If you go to YouTube and search “Mario Paint Composer,” you’ll be treated to a variety of quirky remixed music. Some of the best tracks sound as if the original song was put through a chiptune music filter and uploaded, staying incredibly faithful to their source material. Mario Paint remixes, however, are not simply chiptune remixes. Composers have to deal with an unusual set of tools, including weird limits on notes and tempos, barking 16-bit dogs, and more in order to create their music. It’s a challenge to create music with these strange rules in place, but the challenge is what brings these composers to the medium in the first place.
“It started out way back in 2013,” CyanSMP64 tells The Verge. Cyan is one Mario Paint composer behind tracks like the Pokemon Sword and Shield Battle Tower Remix and the Undertale Megalovania Remix. He started when he was only 12. “I was fond of Black MIDI videos. Eventually, I stumbled across a cover done in Mario Paint Composer.”

━━━━━━━━━━━━━━━━━━━━━━━━━━━━━━

## YOUR OBJECTIVE
Copy out the Mario Paint remix passage word for word, everything from "If you go to" down to "the first place.".

━━━━━━━━━━━━━━━━━━━━━━━━━━━━━━

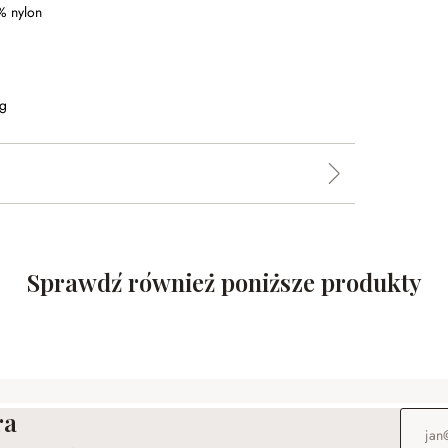
% nylon
kg
Sprawdź również poniższe produkty
ra
Adres e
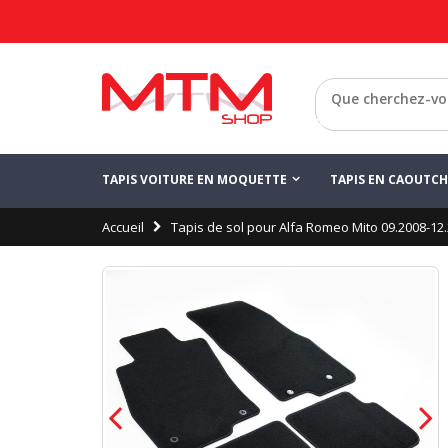
Retour
TAPIS VOITURE EN MOQUETTE
TAPIS EN CAOUTC
Accueil
Tapis de sol pour Alfa Romeo Mito 09.2008-12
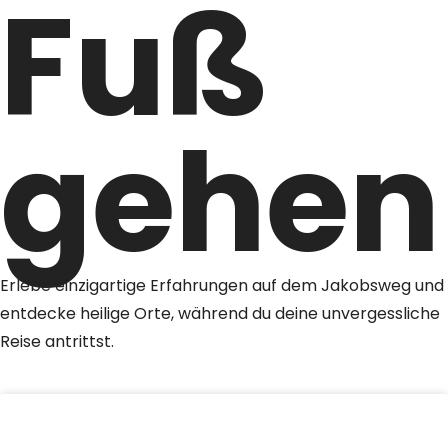
Fuß
gehen
Erlebe einzigartige Erfahrungen auf dem Jakobsweg und
entdecke heilige Orte, während du deine unvergessliche
Reise antrittst.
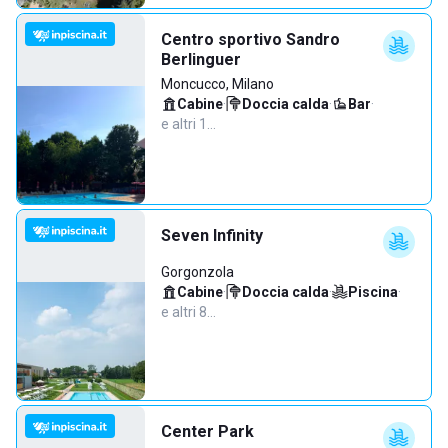
Centro sportivo Sandro
Berlinguer
Moncucco, Milano
Cabine
·
Doccia calda
·
Bar
·
e altri 1…
Seven Infinity
Gorgonzola
Cabine
·
Doccia calda
·
Piscina
·
e altri 8…
Center Park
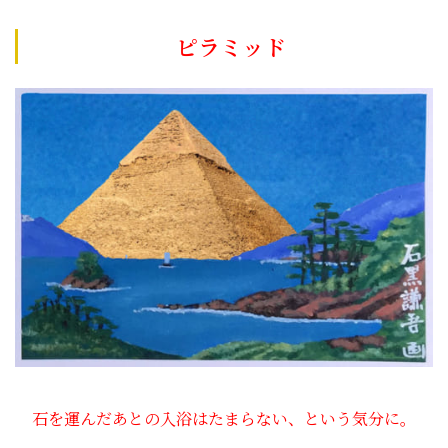
ピラミッド
石を運んだあとの入浴はたまらない、という気分に。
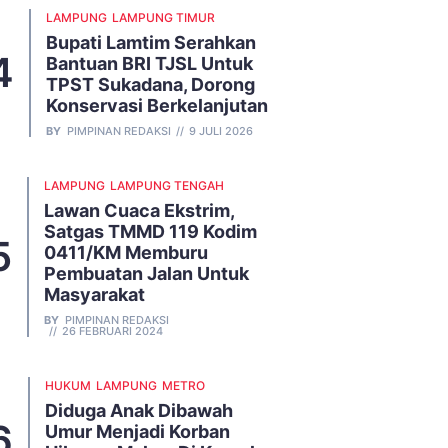
LAMPUNG
LAMPUNG TIMUR
Bupati Lamtim Serahkan
Bantuan BRI TJSL Untuk
TPST Sukadana, Dorong
Konservasi Berkelanjutan
BY
PIMPINAN REDAKSI
9 JULI 2026
LAMPUNG
LAMPUNG TENGAH
Lawan Cuaca Ekstrim,
Satgas TMMD 119 Kodim
0411/KM Memburu
Pembuatan Jalan Untuk
Masyarakat
BY
PIMPINAN REDAKSI
26 FEBRUARI 2024
HUKUM
LAMPUNG
METRO
Diduga Anak Dibawah
Umur Menjadi Korban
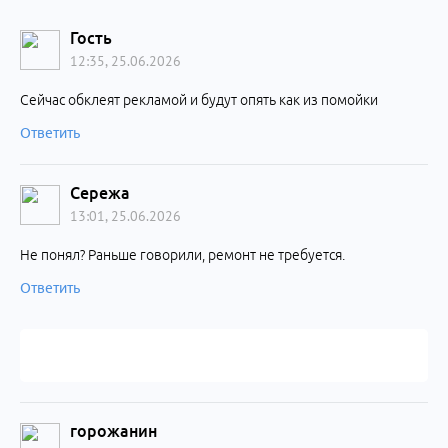
Гость
12:35, 25.06.2026
Сейчас обклеят рекламой и будут опять как из помойки
Ответить
Сережа
13:01, 25.06.2026
Не понял? Раньше говорили, ремонт не требуется.
Ответить
горожанин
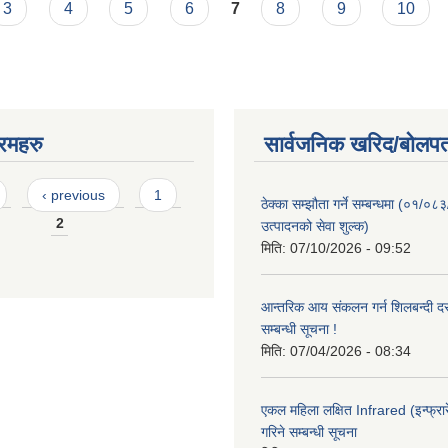
3
4
5
6
7
8
9
10
रमहरु
सार्वजनिक खरिद/बोलपत
‹ previous
1
ठेक्का सम्झौता गर्ने सम्बन्धमा (०१/०८
2
उत्पादनको सेवा शुल्क)
मिति:
07/10/2026 - 09:52
आन्तरिक आय संकलन गर्न शिलबन्दी दरभ
सम्बन्धी सूचना !
मिति:
07/04/2026 - 08:34
एकल महिला लक्षित Infrared (इन्फ्रार
गरिने सम्बन्धी सूचना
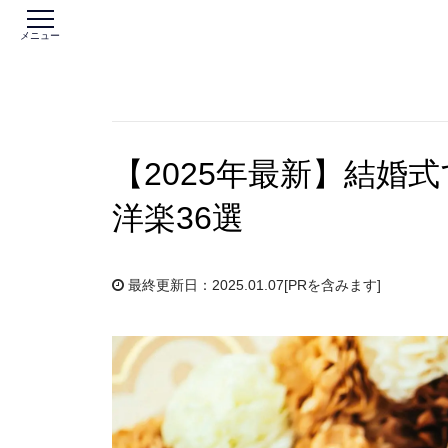
メニュー
【2025年最新】結婚
洋楽36選
最終更新日：2025.01.07
[PRを含みます]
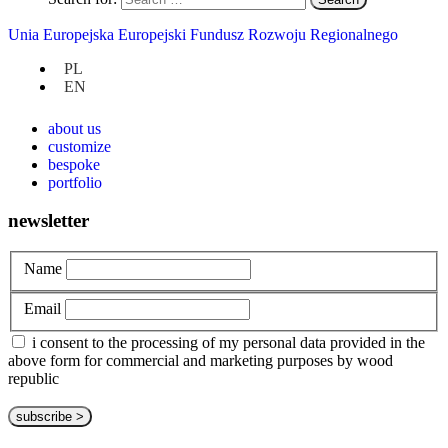
Uncategorized
Unia Europejska Europejski Fundusz Rozwoju Regionalnego
PL
at hand
EN
privacy policy
about us
customize
bespoke
portfolio
newsletter
Name
Email
i consent to the processing of my personal data provided in the
above form for commercial and marketing purposes by wood
republic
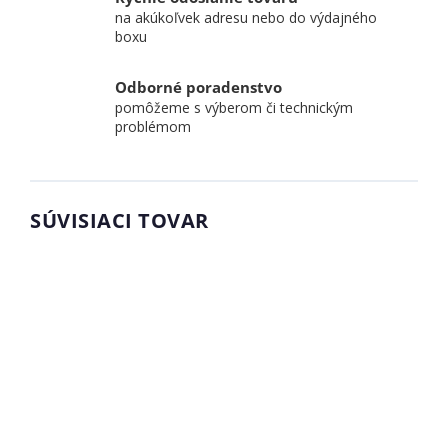
na akúkoľvek adresu nebo do výdajného
boxu
Odborné poradenstvo
pomôžeme s výberom či technickým
problémom
SÚVISIACI TOVAR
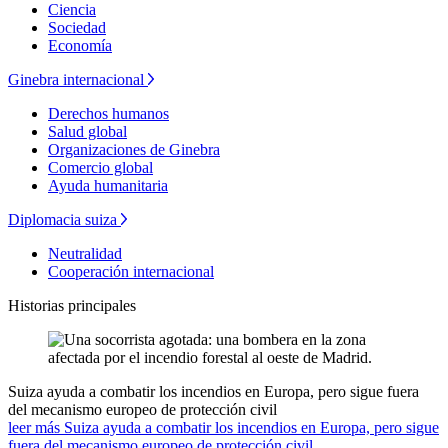
Ciencia
Sociedad
Economía
Ginebra internacional
Derechos humanos
Salud global
Organizaciones de Ginebra
Comercio global
Ayuda humanitaria
Diplomacia suiza
Neutralidad
Cooperación internacional
Historias principales
Suiza ayuda a combatir los incendios en Europa, pero sigue fuera
del mecanismo europeo de protección civil
leer más Suiza ayuda a combatir los incendios en Europa, pero sigue
fuera del mecanismo europeo de protección civil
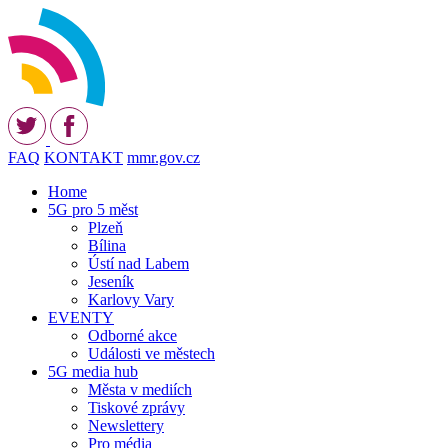
FAQ
KONTAKT
mmr.gov.cz
Home
5G pro 5 měst
Plzeň
Bílina
Ústí nad Labem
Jeseník
Karlovy Vary
EVENTY
Odborné akce
Události ve městech
5G media hub
Města v mediích
Tiskové zprávy
Newslettery
Pro média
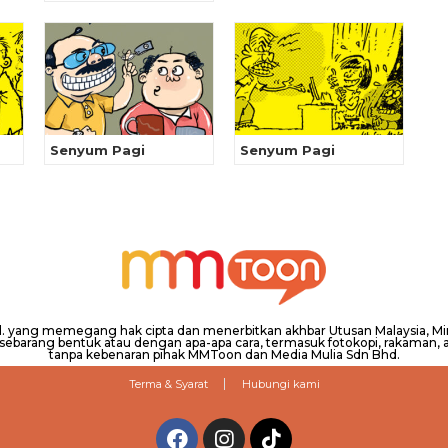
Senyum Pagi
Senyum Pagi
hd. yang memegang hak cipta dan menerbitkan akhbar Utusan Malaysia, 
barang bentuk atau dengan apa-apa cara, termasuk fotokopi, rakaman, at
tanpa kebenaran pihak MMToon dan Media Mulia Sdn Bhd.
Terma & Syarat
Hubungi kami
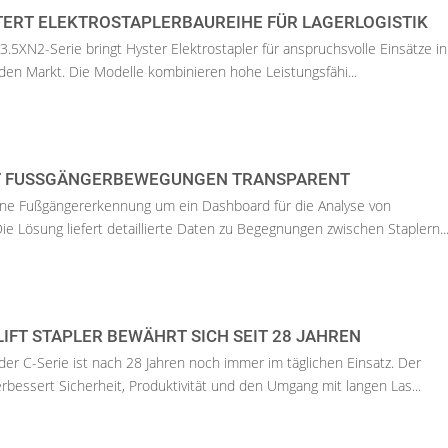
TERT ELEKTROSTAPLERBAUREIHE FÜR LAGERLOGISTIK
3.5XN2-Serie bringt Hyster Elektrostapler für anspruchsvolle Einsätze in
den Markt. Die Modelle kombinieren hohe Leistungsfähi...
 FUSSGÄNGERBEWEGUNGEN TRANSPARENT
eine Fußgängererkennung um ein Dashboard für die Analyse von
Die Lösung liefert detaillierte Daten zu Begegnungen zwischen Staplern..
IFT STAPLER BEWÄHRT SICH SEIT 28 JAHREN
 der C-Serie ist nach 28 Jahren noch immer im täglichen Einsatz. Der
bessert Sicherheit, Produktivität und den Umgang mit langen Las...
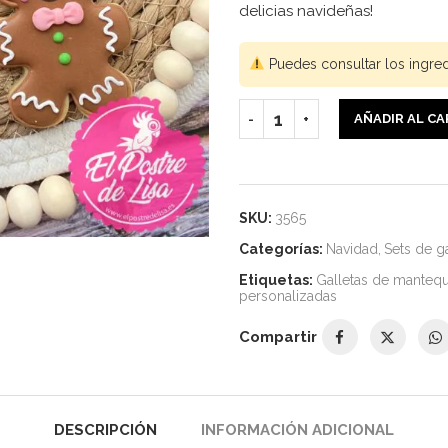
delicias navideñas!
Puedes consultar los ingre
AÑADIR AL C
SKU:
3565
Categorías:
Navidad
,
Sets de ga
Etiquetas:
Galletas de mantequ
personalizadas
Compartir
DESCRIPCIÓN
INFORMACIÓN ADICIONAL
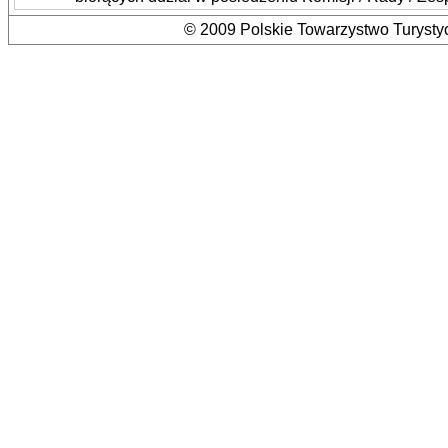
© 2009 Polskie Towarzystwo Turystyc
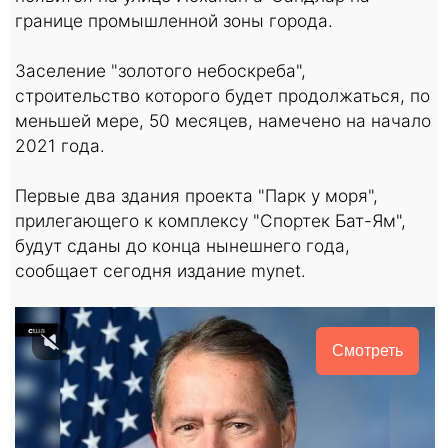
границе промышленной зоны города.
Заселение "золотого небоскреба",
строительство которого будет продолжаться, по
меньшей мере, 50 месяцев, намечено на начало
2021 года.
Первые два здания проекта "Парк у моря",
прилегающего к комплексу "Спортек Бат-Ям",
будут сданы до конца нынешнего года,
сообщает сегодня издание mynet.
Смотреть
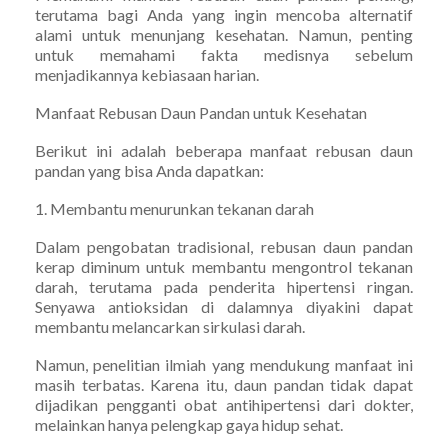
terutama bagi Anda yang ingin mencoba alternatif
alami untuk menunjang kesehatan. Namun, penting
untuk memahami fakta medisnya sebelum
menjadikannya kebiasaan harian.
Manfaat Rebusan Daun Pandan untuk Kesehatan
Berikut ini adalah beberapa manfaat rebusan daun
pandan yang bisa Anda dapatkan:
1. Membantu menurunkan tekanan darah
Dalam pengobatan tradisional, rebusan daun pandan
kerap diminum untuk membantu mengontrol tekanan
darah, terutama pada penderita hipertensi ringan.
Senyawa antioksidan di dalamnya diyakini dapat
membantu melancarkan sirkulasi darah.
Namun, penelitian ilmiah yang mendukung manfaat ini
masih terbatas. Karena itu, daun pandan tidak dapat
dijadikan pengganti obat antihipertensi dari dokter,
melainkan hanya pelengkap gaya hidup sehat.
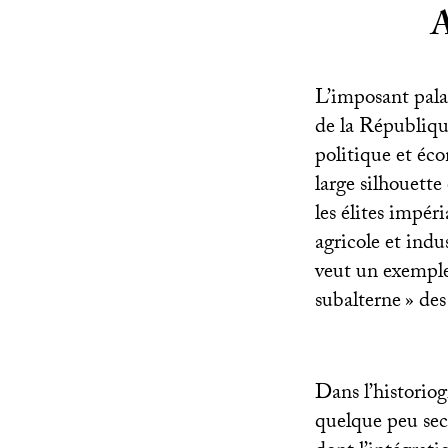
A
L’imposant pala
de la République
politique et éco
large silhouette
les élites impér
agricole et indu
veut un exemple
subalterne
» des
Dans l’historio
quelque peu seco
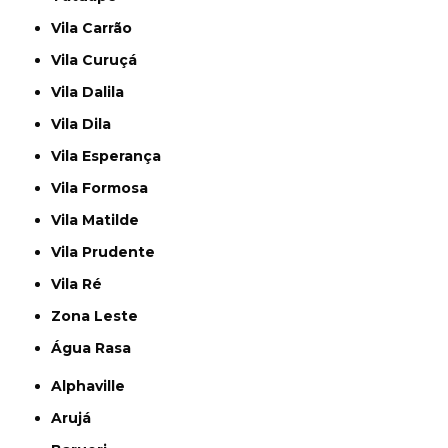
Vila Carrão
Vila Curuçá
Vila Dalila
Vila Dila
Vila Esperança
Vila Formosa
Vila Matilde
Vila Prudente
Vila Ré
Zona Leste
Água Rasa
Alphaville
Arujá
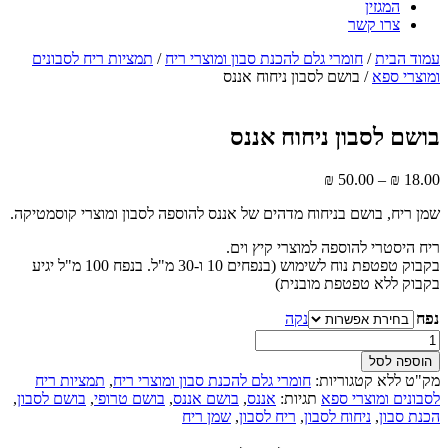
המגזין
צרו קשר
עמוד הבית
/
חומרי גלם להכנת סבון ומוצרי ריח
/
תמציות ריח לסבונים
ומוצרי ספא
/ בושם לסבון ניחוח אננס
בושם לסבון ניחוח אננס
₪
50.00
–
₪
18.00
שמן ריח, בושם בניחוח מדהים של אננס להוספה לסבון ומוצרי קוסמטיקה.
ריח היסטרי להוספה למוצרי קיץ וים.
בקבוק טפטפת נוח לשימוש (בנפחים 10 ו-30 מ"ל. בנפח 100 מ"ל יגיע
בקבוק ללא טפטפת מובנית)
נפח
נקה
כמות
של
הוספה לסל
בושם
מק"ט
ללא
קטגוריות:
חומרי גלם להכנת סבון ומוצרי ריח
,
תמציות ריח
לסבון
לסבונים ומוצרי ספא
תגיות:
אננס
,
בושם אננס
,
בושם טרופי
,
בושם לסבון
,
ניחוח
הכנת סבון
,
ניחוח לסבון
,
ריח לסבון
,
שמן ריח
אננס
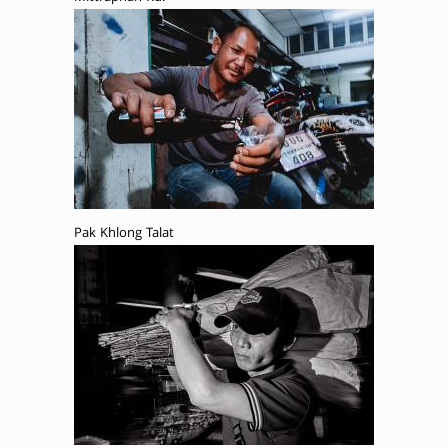
Pak Khlong Talat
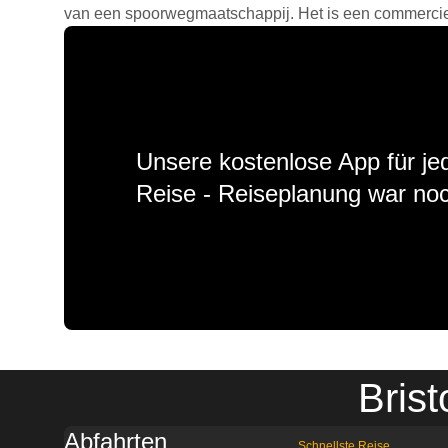
van een spoorwegmaatschappij. Het is een commercieel
Unsere kostenlose App für jed
Reise - Reiseplanung war noc
Bris
Abfahrten
Schnellste Reise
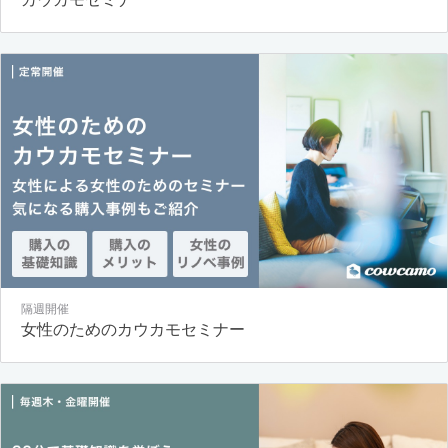
隔週開催
女性のためのカウカモセミナー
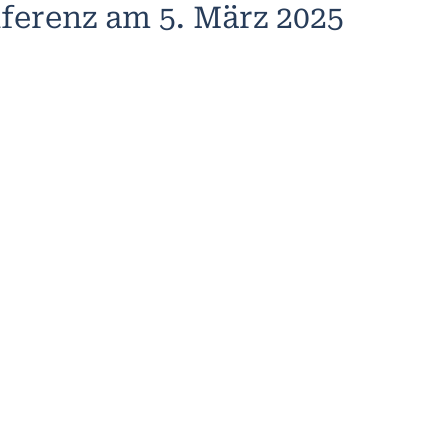
ferenz am 5. März 2025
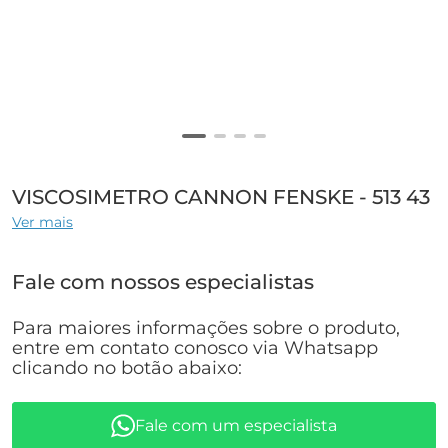
VISCOSIMETRO CANNON FENSKE - 513 43
Ver mais
Fale com nossos especialistas
Para maiores informações sobre o produto,
entre em contato conosco via Whatsapp
clicando no botão abaixo:
Fale com um especialista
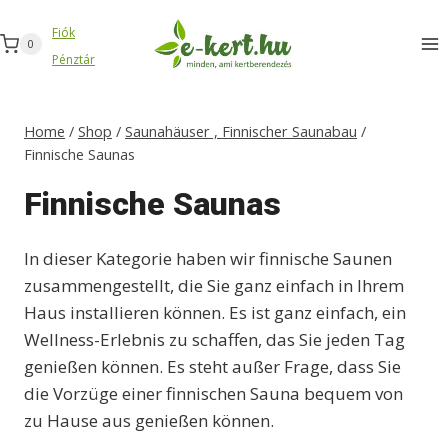
Zum
Fiók
Inhalt
0
Pénztár
springen
Home
/
Shop
/
Saunahäuser , Finnischer Saunabau
/
Finnische Saunas
Finnische Saunas
In dieser Kategorie haben wir finnische Saunen
zusammengestellt, die Sie ganz einfach in Ihrem
Haus installieren können. Es ist ganz einfach, ein
Wellness-Erlebnis zu schaffen, das Sie jeden Tag
genießen können. Es steht außer Frage, dass Sie
die Vorzüge einer finnischen Sauna bequem von
zu Hause aus genießen können.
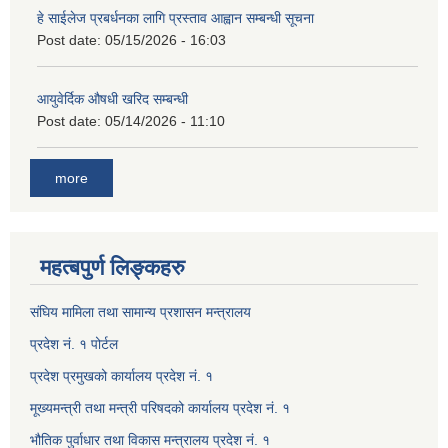
हे साईलेज प्रबर्धनका लागि प्रस्ताव आह्वान सम्बन्धी सूचना
Post date:
05/15/2026 - 16:03
आयुवेर्दिक औषधी खरिद सम्बन्धी
Post date:
05/14/2026 - 11:10
more
महत्बपुर्ण लिङ्कहरु
संघिय मामिला तथा सामान्य प्रशासन मन्त्रालय
प्रदेश नं. १ पोर्टल
प्रदेश प्रमुखको कार्यालय प्रदेश नं. १
मूख्यमन्त्री तथा मन्त्री परिषदको कार्यालय प्रदेश नं. १
भौतिक पुर्वाधार तथा विकास मन्त्रालय प्रदेश नं. १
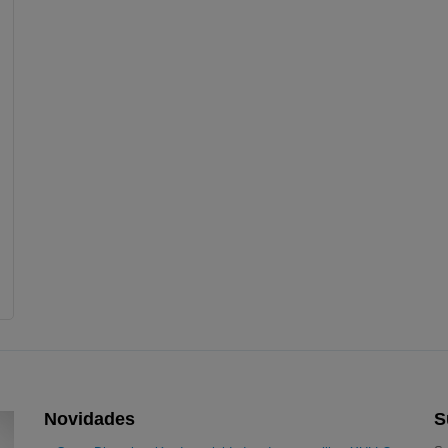
Novidades
S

━━━━━━━━━━━━━━━━━━━━━━━━━━━━━━

## TASK OUTPUT
If you go to YouTube and search “Mario Paint Composer,” you’ll be treated to a variety of quirky remixed music. Some of the best tracks sound as if the original song was put through a chiptune music filter and uploaded, staying incredibly faithful to their source material. Mario Paint remixes, however, are not simply chiptune remixes. Composers have to deal with an unusual set of tools, including weird limits on notes and tempos, barking 16-bit dogs, and more in order to create their music. It’s a challenge to create music with these strange rules in place, but the challenge is what brings these composers to the medium in the first place.